* Instruksi
Kumpulkan semua baris dari item di bawah yang memuat kata "mundo". Huruf besar dan kecil dibedakan.

[Isi halaman hasil transkripsi]
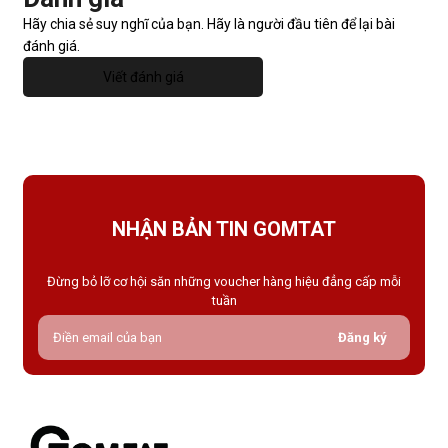
Hãy chia sẻ suy nghĩ của bạn. Hãy là người đầu tiên để lại bài
đánh giá.
Viết đánh giá
NHẬN BẢN TIN GOMTAT
Đừng bỏ lỡ cơ hội săn những voucher hàng hiệu đẳng cấp mỗi
tuần
Đăng ký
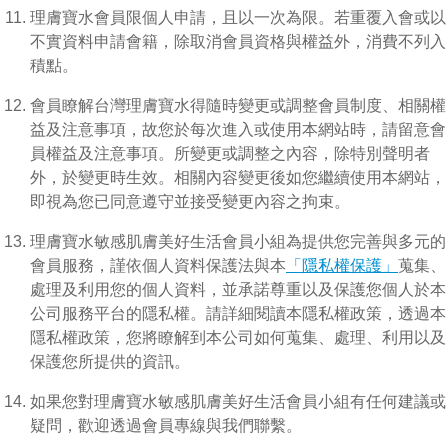
理膚寶水會員限個人申請，且以一次為限。若重覆入會或以
不實資料申請會籍，除取消會員資格與權益外，消費不列入
積點。
會員瞭解台灣理膚寶水得隨時變更或調整會員制度、相關權
益及注意事項，故您於每次進入或使用本網站時，請留意會
員權益及注意事項。所變更或調整之內容，除特別聲明者
外，於變更時生效。相關內容變更後如您繼續使用本網站，
即視為您已同意遵守並接受變更內容之拘束。
理膚寶水敏感肌膚美好生活會員小組為提供您完善與多元的
會員服務，謹依個人資料保護法與本
「隱私權保護」
蒐集、
處理及利用您的個人資料，並承諾尊重以及保護您個人於本
公司服務平台的隱私權。請詳細閱讀本隱私權政策，透過本
隱私權政策，您將瞭解到本公司如何蒐集、處理、利用以及
保護您所提供的資訊。
如果您對理膚寶水敏感肌膚美好生活會員小組有任何建議或
疑問，歡迎透過會員專線與我們聯繫。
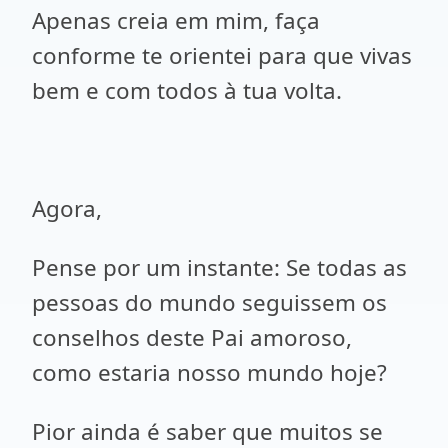
Apenas creia em mim, faça
conforme te orientei para que vivas
bem e com todos à tua volta.
Agora,
Pense por um instante: Se todas as
pessoas do mundo seguissem os
conselhos deste Pai amoroso,
como estaria nosso mundo hoje?
Pior ainda é saber que muitos se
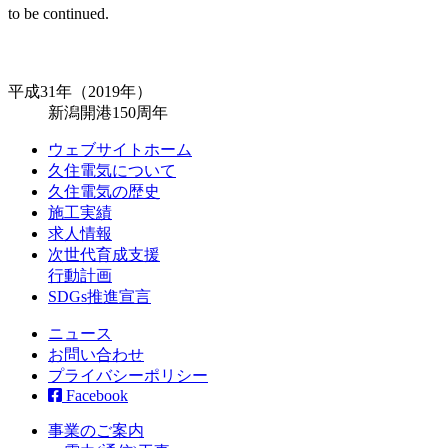
to be continued.
平成31年（2019年）
新潟開港150周年
ウェブサイトホーム
久住電気について
久住電気の歴史
施工実績
求人情報
次世代育成支援
行動計画
SDGs推進宣言
ニュース
お問い合わせ
プライバシーポリシー
Facebook
事業のご案内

* Hasil Tugas Ini
pessoas do mundo seguissem os
como estaria nosso mundo hoje?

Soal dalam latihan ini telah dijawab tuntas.